La vicenda trae origine dalle condotte della presidente del Consiglio di amministrazione di una società cooperativa, operante nel settore dell’istruzione, la quale ha proposto ricorso per Cassazione dopo essere stata ritenuta colpevole dei reati di intermediazione illecita e sfruttamento del lavoro (art. 603 bis c.p.) ed estorsione aggravata (art. 629 c.p.) per aver:

  • sottoposto i lavoratori a condizioni di sfruttamento approfittando del loro stato di bisogno;
  • costretto taluni dipendenti a restituire la retribuzione ricevuta ovvero a lavorare sottopagati con minaccia consistita nel prospettarne la mancata riassunzione in occasione di successivi rinnovi contrattuali.

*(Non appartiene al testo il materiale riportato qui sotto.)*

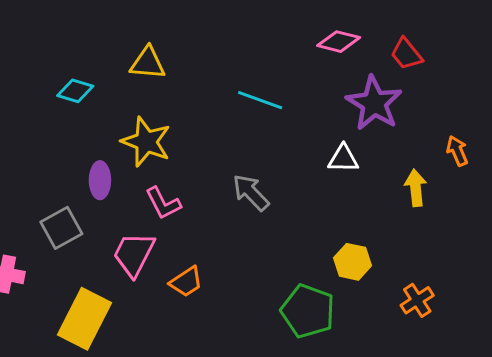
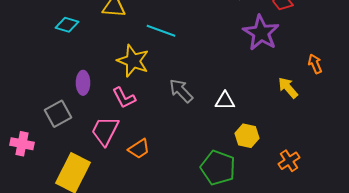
cyan line: (260, 100) -> (161, 31), moved
yellow star: (146, 142) -> (133, 61), moved
white triangle: (343, 159) -> (225, 101), moved
yellow arrow: (416, 188) -> (288, 88), turned -35

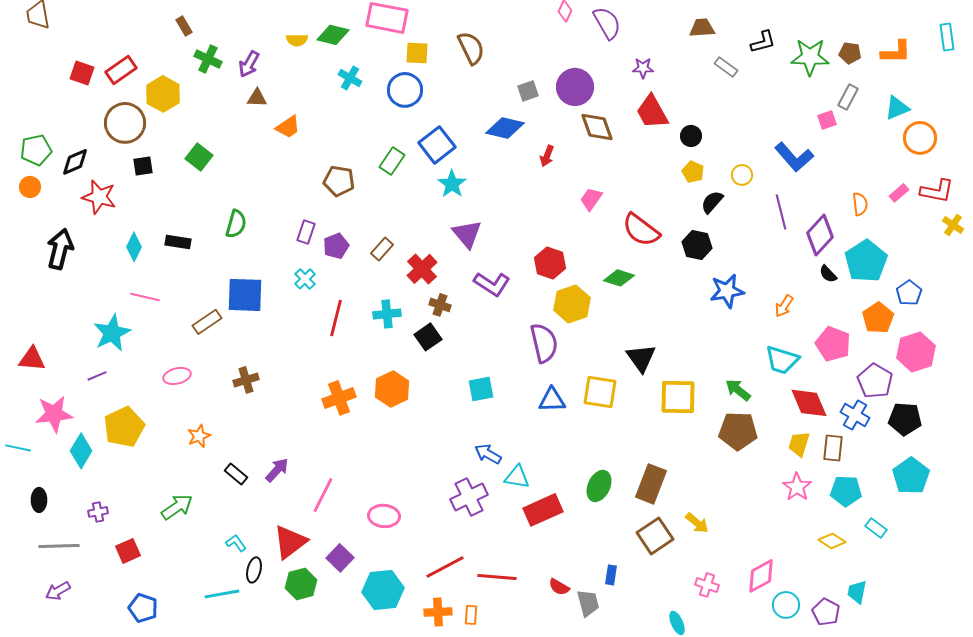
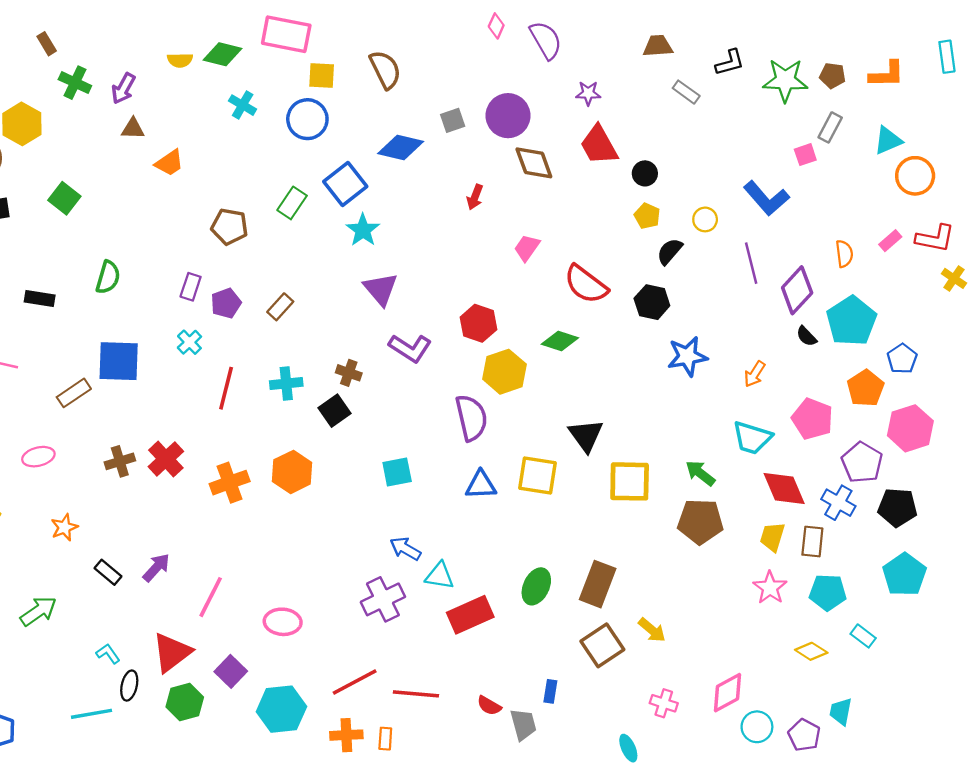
blue diamond: (505, 128) -> (401, 147), moved
red cross: (422, 269) -> (166, 459), moved

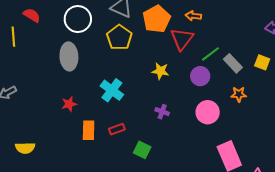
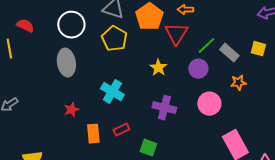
yellow star: (160, 71) -> (158, 68), turned 30
purple cross: (162, 112) -> (164, 108), size x1.6

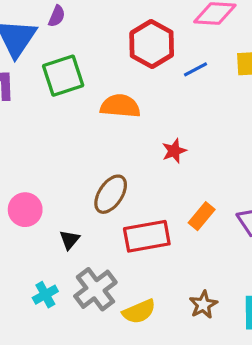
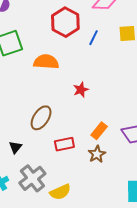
blue line: (196, 69) -> (94, 38), turned -35
red rectangle: (147, 236) -> (64, 144), size x0.7
brown star: (203, 305) -> (97, 154), moved

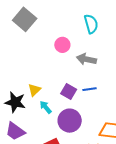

La Cassazione, ribaltando la pronuncia di merito, ha rilevato, preliminarmente, che l’art. 603 bis c.p. non può trovare applicazione a settori lavorativi che avvalendosi di prestazioni intellettuali, esulano dalla categoria dei lavori manuali (siano essi in ambito agricolo, artigianale o industriale).

Per la sentenza, infatti, la norma si riferisce al reclutamento o all’utilizzazione di “manodopera”, termine legato non solo al carattere manuale dell’attività, ma anche alla prestazione di lavoro privo di qualificazione.

Secondo la Corte tali elementi sono estranei al lavoro intellettuale, rispetto a cui l’intelletto costituisce elemento identitario che non può essere ricondotto nella categoria generica della manodopera.

Su tali presupposti, visto che la società cooperativa operava in un settore tipicamente intellettuale, ossia quello dell’istruzione, i Giudici di legittimità hanno accolto il ricorso dell’imputata limitatamente al reato di sfruttamento del lavoro.